– Во всяком случае, очень немногие решились бы поехать к ней домой, чтобы рассказать родителям.
– М-м-м.
Некоторое время они курят молча.
Джим глубоко вздыхает; он давно привык воспринимать дом Бернардов на Седельной горе как некий байронический приют, самим уже возвышенным своим – по меркам ОкО – положением располагающий к возвышенным же мыслям, однако похоже, что огромная нервная энергия Эйба способна переносить эту атмосферу куда угодно… Полутрущобная улочка смотрится сейчас как картина Эдварда Хоппера[47]
, все окружающее приобрело почти геральдическую значительность – и тесно прижавшиеся друг к другу дома, и крошечные газоны, и пустынные, залитые оранжевым светом натриевых фонарей тротуары, и гигантские опоры повисшей в бело-оранжевом небе трассы – все это кажется внешними проявлениями, символами глубокого мрачного раздумья.Эйб долго смотрит на зажатый в пальцах косяк, а затем начинает говорить, негромко и словно обращаясь не к Джиму, а к своему косяку:
– Дошло до того, что каждый раз, когда я слышу этот, – он коротко вскидывает глаза к трассе, – звук или… или когда вижу поток машин, у меня в ушах появляется скрежет вспарываемого металла, иногда я даже слышу стон какого-нибудь невезучего сукина сына – и все это в гудении трассы!

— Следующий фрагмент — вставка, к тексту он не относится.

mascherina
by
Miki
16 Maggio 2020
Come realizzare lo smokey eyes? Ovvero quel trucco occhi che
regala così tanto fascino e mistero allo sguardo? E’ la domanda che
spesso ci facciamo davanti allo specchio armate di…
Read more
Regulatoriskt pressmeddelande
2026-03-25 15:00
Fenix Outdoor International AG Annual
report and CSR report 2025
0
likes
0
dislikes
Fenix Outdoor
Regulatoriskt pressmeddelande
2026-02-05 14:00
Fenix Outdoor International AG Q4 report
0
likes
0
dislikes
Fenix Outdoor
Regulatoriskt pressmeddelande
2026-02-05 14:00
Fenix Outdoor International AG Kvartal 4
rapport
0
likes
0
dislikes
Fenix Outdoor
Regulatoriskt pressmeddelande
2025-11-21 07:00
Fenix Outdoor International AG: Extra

Он судорожно сминает окурок, смотрит на него с недоумением, отдает Джиму.
– А хвостовые огни впереди идущих машин – они словно кровь на открытой, высунувшейся из раны кости, красное на белом… ну, белое – это фары встречных, они же такие яркие… И я ведь правда вижу все это.
Эйб говорит все тише и тише, Джим уже едва разбирает слова:
– Машины, они так страшно корежатся, а еще страшнее, как они рвут и калечат людей, и кровь, ее же в теле так много. А лица, они всегда такие… ну, как лицо Лилиан, оно у нее было…

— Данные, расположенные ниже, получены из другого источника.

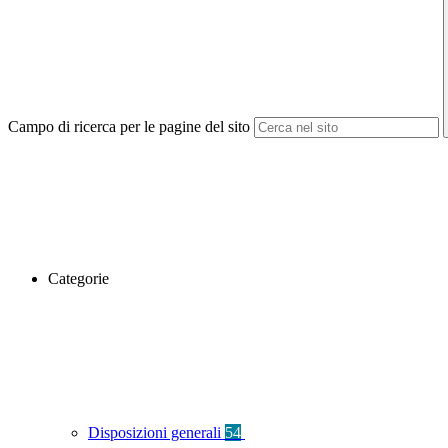
Campo di ricerca per le pagine del sito
Categorie
Disposizioni generali
54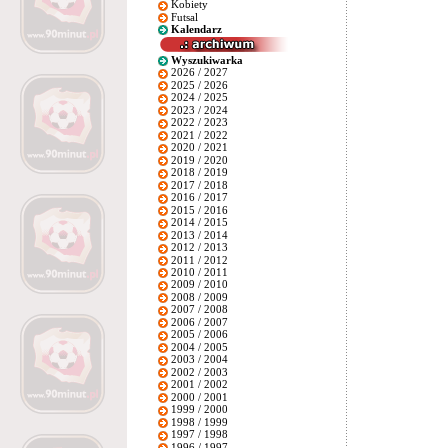
Kobiety
Futsal
Kalendarz
Wyszukiwarka
2026 / 2027
2025 / 2026
2024 / 2025
2023 / 2024
2022 / 2023
2021 / 2022
2020 / 2021
2019 / 2020
2018 / 2019
2017 / 2018
2016 / 2017
2015 / 2016
2014 / 2015
2013 / 2014
2012 / 2013
2011 / 2012
2010 / 2011
2009 / 2010
2008 / 2009
2007 / 2008
2006 / 2007
2005 / 2006
2004 / 2005
2003 / 2004
2002 / 2003
2001 / 2002
2000 / 2001
1999 / 2000
1998 / 1999
1997 / 1998
1996 / 1997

По телу Эйба волнами пробегает дрожь, лицо мучительно искажено. Он резко поднимается.
– Такая уж у тебя работа, – осторожно трогает его за плечо вскочивший следом Джим. – Трудная работа, но добрая. Я хотел сказать – она ведь всем нужна. Эта работа – то, что ты хочешь делать…
– Хочешь?! Я не хочу такой работы! Господи, да ты что, не слышал, о чем я тут распинался? – Эйб отскакивает от Джима и снова начинает расхаживать, как зверь, попавший в клетку. – Ты можешь послушать меня повнимательнее? – Он почти срывается на крик. – Эта работа сводит меня с ума! Я больше не могу!
– Ошибаешься, Эйб, ты можешь…
– Да ты-то откуда знаешь? Не могу я, понимаешь, ты, не могу! А чтобы каждый самоуверенный мудила рассказывал мне, чего я могу и чего не могу…
Эйб широко размахивается, первый удар приходится на поднятую ладонь Джима, второй – в грудь; совершенно ошеломленный Джим обхватывает его поперек корпуса.
Эйб замирает, судорожно подергивается, вырывается из рук товарища, делает несколько быстрых шагов в сторону, но затем поворачивается, мгновение стоит в нерешительности и садится на бровку тротуара. Он опускает лицо к самым коленям, закрывает его руками и начинает раскачиваться вперед-назад, вперед-назад.
У Джима перехватило в горле, смотреть на такую муку – страшно и невыносимо, он не знает, что же тут делать, не знает, что бы могло успокоить Эйба, что тому нужно. В этой беспомощной нерешительности он пребывает несколько минут, а затем идет и садится рядом с Эйбом, который почти уже не дрожит и раскачивается все медленнее и медленнее.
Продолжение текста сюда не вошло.